Bispectral Optimal Transport: Theory & Applications

Updated 27 September 2025

Bispectral Optimal Transport is a framework that uses third-order bispectral invariants to align distributions while discounting nuisance rotations.
It transforms data into a group-theoretic Fourier space, enabling robust feature extraction and invariant cost computation.
Empirical evaluations show that BOT achieves over 80% class preservation on rotated datasets, demonstrating its practical robustness.

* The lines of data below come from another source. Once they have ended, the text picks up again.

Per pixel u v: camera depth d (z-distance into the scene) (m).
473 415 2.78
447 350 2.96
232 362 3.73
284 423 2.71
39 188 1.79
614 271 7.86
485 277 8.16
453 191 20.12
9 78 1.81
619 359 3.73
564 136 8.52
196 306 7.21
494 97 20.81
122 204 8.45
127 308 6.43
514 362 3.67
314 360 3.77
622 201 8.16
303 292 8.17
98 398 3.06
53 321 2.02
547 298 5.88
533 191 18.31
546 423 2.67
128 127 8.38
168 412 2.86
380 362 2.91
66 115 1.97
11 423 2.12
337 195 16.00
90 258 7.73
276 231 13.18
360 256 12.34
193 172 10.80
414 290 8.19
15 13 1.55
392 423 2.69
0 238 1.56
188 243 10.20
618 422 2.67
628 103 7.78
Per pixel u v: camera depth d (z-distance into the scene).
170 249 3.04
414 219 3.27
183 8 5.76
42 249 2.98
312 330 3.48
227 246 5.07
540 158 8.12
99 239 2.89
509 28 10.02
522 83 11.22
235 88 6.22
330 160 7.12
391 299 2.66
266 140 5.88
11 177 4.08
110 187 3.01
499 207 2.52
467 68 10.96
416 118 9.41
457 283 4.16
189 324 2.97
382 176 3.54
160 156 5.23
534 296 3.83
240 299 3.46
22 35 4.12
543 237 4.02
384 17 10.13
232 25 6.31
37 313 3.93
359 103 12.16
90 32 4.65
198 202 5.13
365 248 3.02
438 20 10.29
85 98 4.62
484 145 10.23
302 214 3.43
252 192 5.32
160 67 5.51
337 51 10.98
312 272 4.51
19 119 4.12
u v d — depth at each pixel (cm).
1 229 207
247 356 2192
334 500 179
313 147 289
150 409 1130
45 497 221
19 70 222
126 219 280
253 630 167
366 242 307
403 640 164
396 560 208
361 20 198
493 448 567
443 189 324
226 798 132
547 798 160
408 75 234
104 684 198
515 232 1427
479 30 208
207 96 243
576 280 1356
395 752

Bispectral Optimal Transport (BOT) refers to a class of optimal transport methods that incorporate higher-order signal invariants—specifically the bispectrum—to achieve alignment and comparison of distributions or datasets in a manner robust to underlying symmetries, such as rotations. BOT leverages group-theoretic Fourier invariants to remove nuisance variations induced by group actions, preserving the intrinsic semantic structure of the data. This approach addresses limitations of conventional optimal transport, which often relies on geometric distances between raw features and can misrepresent relationships in symmetry-rich settings.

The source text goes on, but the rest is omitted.